Each record that follows should be repeated exactly, with no pictures carried over.

BEGIN RECORDS SHOWN

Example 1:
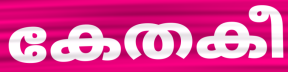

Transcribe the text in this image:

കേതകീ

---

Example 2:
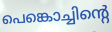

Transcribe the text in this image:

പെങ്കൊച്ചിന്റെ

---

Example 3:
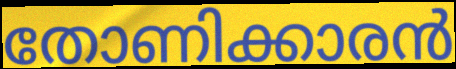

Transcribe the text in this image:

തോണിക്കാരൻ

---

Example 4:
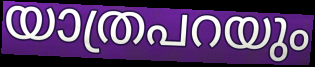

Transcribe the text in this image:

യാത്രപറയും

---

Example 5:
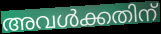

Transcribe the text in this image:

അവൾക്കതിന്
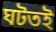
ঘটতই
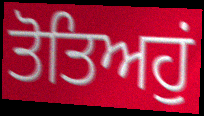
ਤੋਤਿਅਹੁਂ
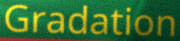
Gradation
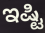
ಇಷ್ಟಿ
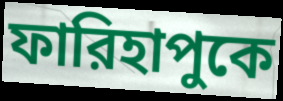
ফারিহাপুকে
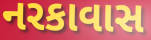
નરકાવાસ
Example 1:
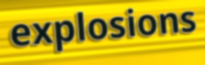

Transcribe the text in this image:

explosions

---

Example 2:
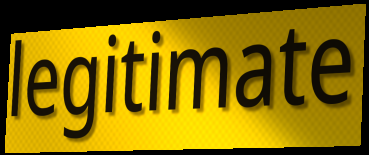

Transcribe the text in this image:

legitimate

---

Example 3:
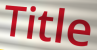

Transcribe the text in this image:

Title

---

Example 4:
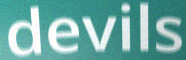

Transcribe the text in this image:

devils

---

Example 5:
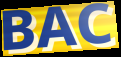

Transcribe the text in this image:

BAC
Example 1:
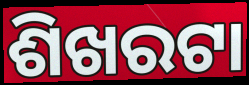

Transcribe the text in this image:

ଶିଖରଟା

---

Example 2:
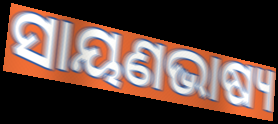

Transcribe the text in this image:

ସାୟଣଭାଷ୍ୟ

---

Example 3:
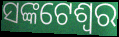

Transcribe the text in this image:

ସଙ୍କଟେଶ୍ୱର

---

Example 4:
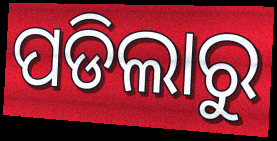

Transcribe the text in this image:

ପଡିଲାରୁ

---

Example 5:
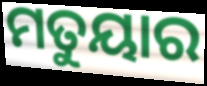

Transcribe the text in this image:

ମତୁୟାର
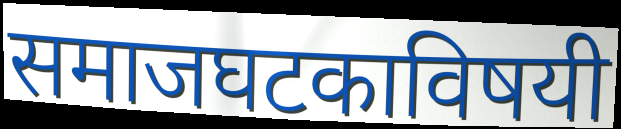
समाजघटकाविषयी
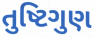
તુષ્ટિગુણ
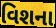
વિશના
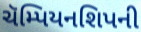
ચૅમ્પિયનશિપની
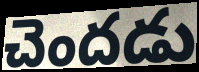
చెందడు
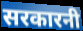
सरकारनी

END RECORDS SHOWN

# ANSWER SECTION:
Example 1:

Transcribe the text in this image:

കേതകീ

---

Example 2:

Transcribe the text in this image:

പെങ്കൊച്ചിന്റെ

---

Example 3:

Transcribe the text in this image:

തോണിക്കാരൻ

---

Example 4:

Transcribe the text in this image:

യാത്രപറയും

---

Example 5:

Transcribe the text in this image:

അവൾക്കതിന്
ঘটতই
ਤੋਤਿਅਹੁਂ
Gradation
ಇಷ್ಟಿ
ফারিহাপুকে
નરકાવાસ
Example 1:

Transcribe the text in this image:

explosions

---

Example 2:

Transcribe the text in this image:

legitimate

---

Example 3:

Transcribe the text in this image:

Title

---

Example 4:

Transcribe the text in this image:

devils

---

Example 5:

Transcribe the text in this image:

BAC
Example 1:

Transcribe the text in this image:

ଶିଖରଟା

---

Example 2:

Transcribe the text in this image:

ସାୟଣଭାଷ୍ୟ

---

Example 3:

Transcribe the text in this image:

ସଙ୍କଟେଶ୍ୱର

---

Example 4:

Transcribe the text in this image:

ପଡିଲାରୁ

---

Example 5:

Transcribe the text in this image:

ମତୁୟାର
समाजघटकाविषयी
તુષ્ટિગુણ
વિશના
ચૅમ્પિયનશિપની
చెందడు
सरकारनी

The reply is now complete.